Hepatotoxicity with High-Dose Green Tea Extract: Effect of Catechol-O-Methyltransferase and Uridine 5'-Diphospho-glucuronosyltransferase 1A4 Genotypes.

15. J Diet Suppl. 2023;20(6):850-869. doi: 10.1080/19390211.2022.2128501. Epub 2022 Sep 30. Hepatotoxicity with High-Dose Green Tea Extract: Effect of Catechol-O-Methyltransferase and Uridine 5'-Diphospho-glucuronosyltransferase 1A4 Genotypes. Acosta L(1), Byham-Gray L(1), Kurzer M(2), Samavat H(1). Author information: (1)Department of Clinical and Preventive Nutrition Sciences, Rutgers University School of Health Professions, Newark, NJ, USA. (2)Department of Food Science and Nutrition, University of Minnesota, St. Paul, MN, USA. The predominant catechin in green tea, epigallocatechin gallate (EGCG), may be hepatotoxic in high doses. Our objective was to investigate the influence of catechol-O-methyltransferase (COMT) and uridine 5'-diphospho-glucuronosyltransferase 1A4 (UGT1A4) genotypes on changes in liver injury biomarkers in response to long-term, high-dose green tea extract (GTE) supplementation among postmenopausal women.

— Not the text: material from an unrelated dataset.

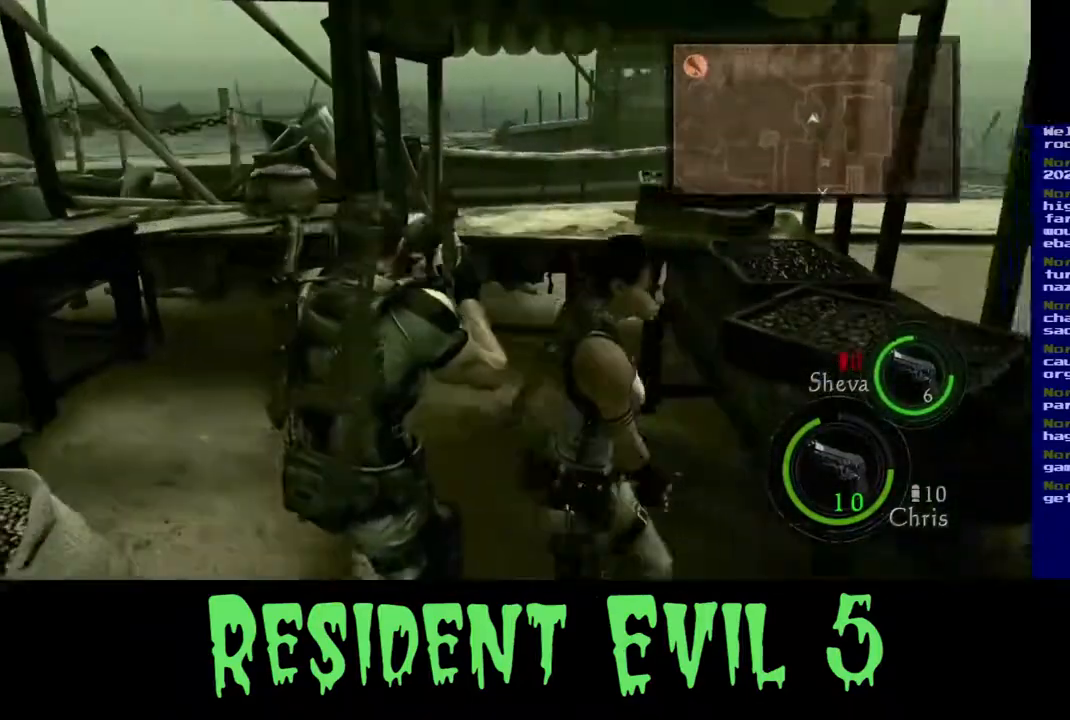
{"buttons": [], "left_stick": "up", "right_stick": "center", "events": [[67, "left_stick", "up"], [417, "right_stick", "center"]]}
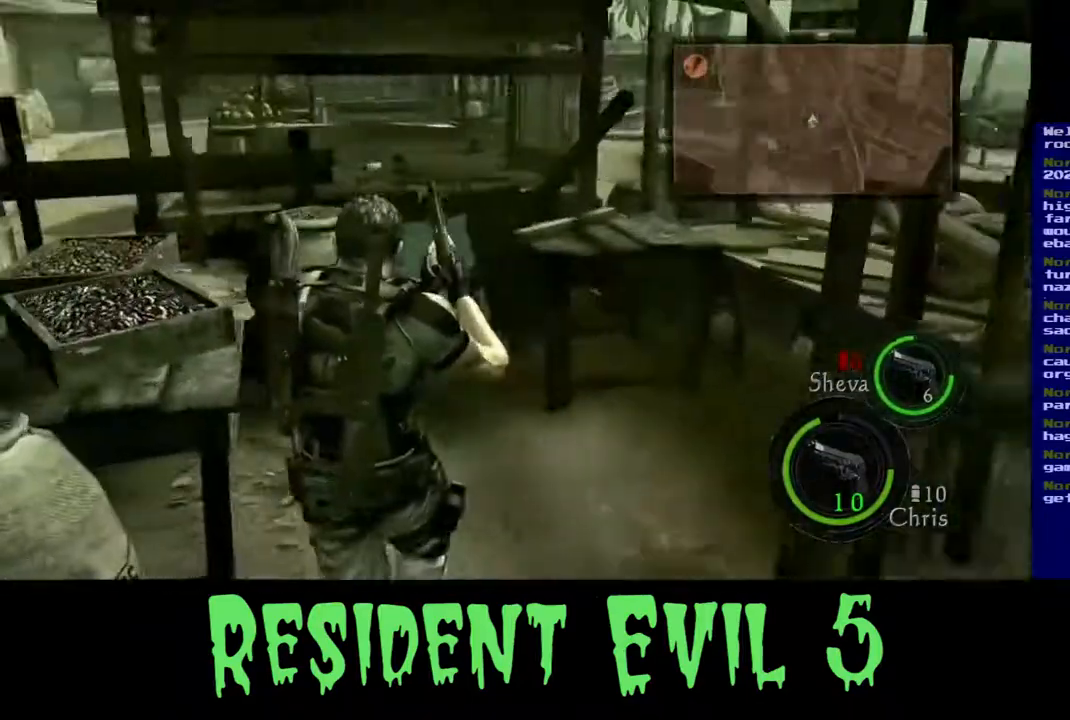
{"buttons": [], "left_stick": "up-right", "right_stick": "up-left", "events": [[33, "left_stick", "up-right"], [500, "right_stick", "up-left"]]}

A secondary analysis was conducted using data from the Minnesota Green Tea Trial (N = 1,075), in which participants were randomized to consume high-dose GTE (843 mg/day EGCG) or placebo capsules for 12 months. Analysis of covariance adjusting for potential confounders was performed to examine changes in aspartate aminotransferase (AST), alanine aminotransferase (ALT), AST: ALT ratio, and alkaline phosphatase from baseline to months 3, 6, 9, and 12 across COMT and UGT1A4 genotypes. Mean age and BMI within the GTE group (n = 400) were 59.8 yrs and 25.1 kg/m2, respectively, and 98% of subjects were white. From baseline to month 3, mean AST: ALT ratio change was +1.0% in the COMT (rs4680) A/G genotype versus -4.8% in the A/A genotype (p = 0.03). From baseline to months 6 and 9, respectively, mean ALT change was +78.1% and +82.1% in the UGT1A4 (rs6755571) A/C genotype versus +28.0% and +30.1% in the C/C genotype (p < 0.001 and p = 0.004, respectively). The UGT1A4 (rs6755571) A/C genotype may be an important risk factor for clinically-relevant serum transaminase elevations with 6-9 months of high-dose GTE supplementation among postmenopausal women. Understanding the genetic underpinnings of GTE-related hepatotoxicity may allow for a genetically-informed paradigm for therapeutic use of GTE. DOI: 10.1080/19390211.2022.2128501 PMCID: PMC10060436 PMID: 36178169 [Indexed for MEDLINE] Conflict of interest statement: Declaration of Interest: The authors disclose no conflicts of interest.